Monday, June 24, 2013

Dagon (Ordinary Time - Day 21)


1 Samuel 5:1-12

Israel has been attacked by a massive Philistine army. Thirty thousand people are dead. The chest of God is seized. Eli is dead, along with his two sons. The Philistine leaders decide to take the chest of God to Ashdod, and place it in the temple alongside the shrine Dagon. Dagon is the god of grain to the Philistines. Whenever drought comes, the Philistines invoke Dagon's divine power against famine. 

After the chest of God is placed beside Dagon, the citizens find the next morning that Dagon is toppled over in front of the chest. They pick him back up, standing him upright again. The next morning, they find Dagon toppled over, with his head and arms strewn across the entrance to the temple. They find only his torso intact, and decide they probably need to get the chest out of there. So, they take it to Gath.

As soon as it arrives in Gath, people are afflicted with tumors. Young and old, everyone gets tumors. Everyone blames it on the chest of God, so they move it to Ekron.

Before the Philistines are able to move the chest into Ekron, the people protest. They've heard what's happened in the neighboring cities with the tumors and all, and they want nothing to do with it. They've already started getting the same tumors that the other cities got, and moreso rats are starting to swarm the city. People are dying and there is mass hysteria. They stop the Philistines in their tracks because they don't want any more than they already have. 

The chest of God is in the hands of a population who doesn't want anything to do with the God of Israel. They transfer it from place to place, bringing with them tumors, disease-carrying rats, and death. What originally was loot from a rout of Israel, turned into a source of chaos. The chest of God was sacred to the Israelites, booty for the Philistines, and death for the citizens of Gath, Ashdod, and Ekron. The further the chest gets from its roots, the more catastrophe ensues. 

The Philistines placed the chest alongside Dagon, and Dagon fell repeatedly. What were they supposed to do with this thing? 

This story reminds me of late nights at the bar, talking about spiritual things and talking about God. I remember having a heart of shame and a mind of delusion, yet my words made the people around me think I knew what I was talking about. My heart was void of the sacred, yet I tried to make it work. I thought that words and deeds and knowledge would be enough to cancel out all the drunken delusions that were controlling my life, but the more I tried the more I found catastrophe. I couldn't mold the sacred into the delusions of my heart. They just wouldn't fuse together. 

I carried my chest of God - the Bible, my religious experience, my scriptural knowledge - but inwardly my heart had no intention of letting go of my real master. I would blame God, blame my friends, and blame the Church for my problems, but I was blind to my own idolatry. The only reason it was idolatry is because I carried the chest of God, but my heart sought the god of grain. Terror, shame, bewilderment, and fear were the byproducts of God, not the symptoms of my own decision to worship alcohol. 

Everywhere the chest of God traveled, the people blamed their problems on the God of Israel. When tumors came, it was God's fault. When rats swarmed the villages, it was God's fault. Had they not decided to take in the chest of God? Had they not physically accepted the sacred, while inwardly they worshiped their own gods who had been there for thousands of years? 

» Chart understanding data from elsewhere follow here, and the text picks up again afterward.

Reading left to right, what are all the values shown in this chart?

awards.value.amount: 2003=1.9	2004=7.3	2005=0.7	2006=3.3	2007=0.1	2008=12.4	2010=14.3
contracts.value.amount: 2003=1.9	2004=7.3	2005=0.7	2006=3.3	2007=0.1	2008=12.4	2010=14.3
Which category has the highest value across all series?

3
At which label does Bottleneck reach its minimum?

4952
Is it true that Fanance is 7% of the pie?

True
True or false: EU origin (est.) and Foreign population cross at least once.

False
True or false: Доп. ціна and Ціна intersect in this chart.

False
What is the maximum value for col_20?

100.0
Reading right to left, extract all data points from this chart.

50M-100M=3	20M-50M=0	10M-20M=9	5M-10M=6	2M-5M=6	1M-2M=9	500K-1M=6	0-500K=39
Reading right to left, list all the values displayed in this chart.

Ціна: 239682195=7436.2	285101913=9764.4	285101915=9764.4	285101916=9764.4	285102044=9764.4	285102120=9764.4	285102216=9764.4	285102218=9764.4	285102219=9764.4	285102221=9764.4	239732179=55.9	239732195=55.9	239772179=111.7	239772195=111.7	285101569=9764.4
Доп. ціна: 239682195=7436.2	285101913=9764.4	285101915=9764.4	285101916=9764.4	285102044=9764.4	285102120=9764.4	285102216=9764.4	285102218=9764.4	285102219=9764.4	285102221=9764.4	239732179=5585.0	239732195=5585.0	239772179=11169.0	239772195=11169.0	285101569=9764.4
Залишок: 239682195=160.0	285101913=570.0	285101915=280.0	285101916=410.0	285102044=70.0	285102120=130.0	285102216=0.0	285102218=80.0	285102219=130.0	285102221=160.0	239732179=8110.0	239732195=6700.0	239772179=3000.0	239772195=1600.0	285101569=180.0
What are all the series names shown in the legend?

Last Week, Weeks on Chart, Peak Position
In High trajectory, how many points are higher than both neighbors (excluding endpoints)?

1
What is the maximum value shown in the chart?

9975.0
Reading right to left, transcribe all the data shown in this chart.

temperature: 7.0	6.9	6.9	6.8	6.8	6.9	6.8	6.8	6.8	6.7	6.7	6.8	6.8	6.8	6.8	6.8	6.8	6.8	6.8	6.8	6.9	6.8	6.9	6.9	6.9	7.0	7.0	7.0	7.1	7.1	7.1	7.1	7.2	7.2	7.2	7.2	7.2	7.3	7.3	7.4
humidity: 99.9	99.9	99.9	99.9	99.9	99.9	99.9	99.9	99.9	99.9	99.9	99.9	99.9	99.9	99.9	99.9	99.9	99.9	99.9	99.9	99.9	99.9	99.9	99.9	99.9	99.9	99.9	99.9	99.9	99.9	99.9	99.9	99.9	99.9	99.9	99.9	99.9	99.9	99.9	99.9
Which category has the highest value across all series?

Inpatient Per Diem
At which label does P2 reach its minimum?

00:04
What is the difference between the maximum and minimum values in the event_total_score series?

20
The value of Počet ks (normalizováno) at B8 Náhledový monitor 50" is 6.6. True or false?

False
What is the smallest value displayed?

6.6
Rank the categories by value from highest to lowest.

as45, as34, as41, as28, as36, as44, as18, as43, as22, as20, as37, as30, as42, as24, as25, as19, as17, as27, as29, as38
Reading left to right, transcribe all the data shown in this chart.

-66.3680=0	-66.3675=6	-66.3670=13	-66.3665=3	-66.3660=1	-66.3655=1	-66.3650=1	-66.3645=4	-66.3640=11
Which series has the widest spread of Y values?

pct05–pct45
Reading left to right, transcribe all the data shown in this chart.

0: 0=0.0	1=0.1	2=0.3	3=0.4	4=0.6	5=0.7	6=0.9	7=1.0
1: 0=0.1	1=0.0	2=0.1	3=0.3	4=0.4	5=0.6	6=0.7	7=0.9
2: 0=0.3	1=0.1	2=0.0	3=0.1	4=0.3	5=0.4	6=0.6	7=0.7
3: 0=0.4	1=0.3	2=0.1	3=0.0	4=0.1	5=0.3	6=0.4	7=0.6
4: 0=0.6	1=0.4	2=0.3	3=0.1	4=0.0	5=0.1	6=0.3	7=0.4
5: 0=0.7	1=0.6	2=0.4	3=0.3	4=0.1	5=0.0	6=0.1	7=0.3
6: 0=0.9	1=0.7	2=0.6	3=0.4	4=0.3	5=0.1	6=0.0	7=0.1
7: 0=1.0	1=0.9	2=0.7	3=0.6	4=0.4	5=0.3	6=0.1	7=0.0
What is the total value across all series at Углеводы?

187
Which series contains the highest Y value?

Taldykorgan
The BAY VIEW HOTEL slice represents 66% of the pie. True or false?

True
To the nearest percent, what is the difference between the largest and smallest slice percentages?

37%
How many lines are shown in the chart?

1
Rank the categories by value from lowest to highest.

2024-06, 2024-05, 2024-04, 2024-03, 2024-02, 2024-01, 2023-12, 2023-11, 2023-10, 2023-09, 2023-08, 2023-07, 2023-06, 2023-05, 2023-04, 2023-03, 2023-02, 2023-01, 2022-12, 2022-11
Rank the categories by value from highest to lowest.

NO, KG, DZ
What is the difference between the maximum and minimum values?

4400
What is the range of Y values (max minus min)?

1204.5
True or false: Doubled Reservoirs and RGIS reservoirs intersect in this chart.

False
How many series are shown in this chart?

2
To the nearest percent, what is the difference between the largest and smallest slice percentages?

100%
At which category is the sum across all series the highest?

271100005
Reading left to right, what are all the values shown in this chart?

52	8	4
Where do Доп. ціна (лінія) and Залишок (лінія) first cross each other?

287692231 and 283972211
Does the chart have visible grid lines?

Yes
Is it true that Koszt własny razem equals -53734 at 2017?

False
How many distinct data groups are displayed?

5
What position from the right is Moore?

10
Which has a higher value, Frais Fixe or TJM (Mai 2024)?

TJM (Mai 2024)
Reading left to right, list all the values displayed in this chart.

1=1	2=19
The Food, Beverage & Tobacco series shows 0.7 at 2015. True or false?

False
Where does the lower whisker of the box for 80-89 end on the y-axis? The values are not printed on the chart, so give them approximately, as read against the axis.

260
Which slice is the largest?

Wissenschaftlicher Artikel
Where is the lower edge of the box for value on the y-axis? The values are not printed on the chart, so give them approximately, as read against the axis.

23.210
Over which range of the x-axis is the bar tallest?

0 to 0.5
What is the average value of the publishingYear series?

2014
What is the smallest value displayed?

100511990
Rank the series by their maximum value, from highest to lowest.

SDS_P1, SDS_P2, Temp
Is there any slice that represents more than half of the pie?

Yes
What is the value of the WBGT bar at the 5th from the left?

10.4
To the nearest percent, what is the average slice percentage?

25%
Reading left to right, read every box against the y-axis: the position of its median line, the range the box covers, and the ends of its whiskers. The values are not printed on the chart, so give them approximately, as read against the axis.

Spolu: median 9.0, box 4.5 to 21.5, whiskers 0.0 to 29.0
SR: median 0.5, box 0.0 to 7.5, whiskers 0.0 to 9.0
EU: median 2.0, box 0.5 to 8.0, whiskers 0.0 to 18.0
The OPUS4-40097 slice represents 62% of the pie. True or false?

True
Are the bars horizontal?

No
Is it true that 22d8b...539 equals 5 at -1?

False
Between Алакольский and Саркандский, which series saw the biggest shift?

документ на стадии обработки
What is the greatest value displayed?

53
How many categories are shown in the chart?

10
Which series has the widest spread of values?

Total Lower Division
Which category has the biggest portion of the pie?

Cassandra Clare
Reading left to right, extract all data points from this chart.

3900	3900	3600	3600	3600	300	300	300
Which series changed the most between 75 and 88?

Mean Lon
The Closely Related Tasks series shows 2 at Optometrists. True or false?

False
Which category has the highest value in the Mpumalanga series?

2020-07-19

When we inwardly worship one god, and outwardly worship Jehovah, we are asking for trouble. It's on us though. It's better to go all out worshiping the one we want, and sticking with that one, than trying to worship alcohol and God, or drugs and God, or anything else and God. Eventually, I stayed with alcohol until it stopped providing what I needed. It was only then that I decided to dive into, with everything I had in me, this God I found in the scriptures. 

When we choose to carry the chest of God into our daily lives, we are prone to negative stuff if we're still holding onto Dagan. We may as well drop the chest, and "bop 'til we drop," as my former sponsor says. It just doesn't work trying to carry the chest and Dagon at the same time. God is or isn't. The life of trying to let God and Dagon co-exist is not sustainable. However, when we begin the hard work of letting go of Dagon, we find that it wasn't God who was bringing the plague. We were bringing the plague on ourselves, but were too deluded to see it.

When we drop Dagon, we find a God who loves us more than we can ever love ourselves. We find the sacred that we were always looking for. We find something to believe in, something to hope for, something to get excited about, something to look forward to. We find that joy replaces restlessness, peace replaces terror, and grace replaces shame. We find a God who was there all along, who's heart was in it for us the whole time. We just had to let go of Dagon.  




1 comment:

  1. It struck me that they took the chest to war assuming it held the power of God to defeat the enemy. Thousands perished under a false assumption. This wasn't the case of an enemy coming in and robbing. They brought the chest to war. Imagine how it was being with the chest and waiting for God to miraculously overcome the enemy. I wonder if somebody opened the chest and tried to shoo God out.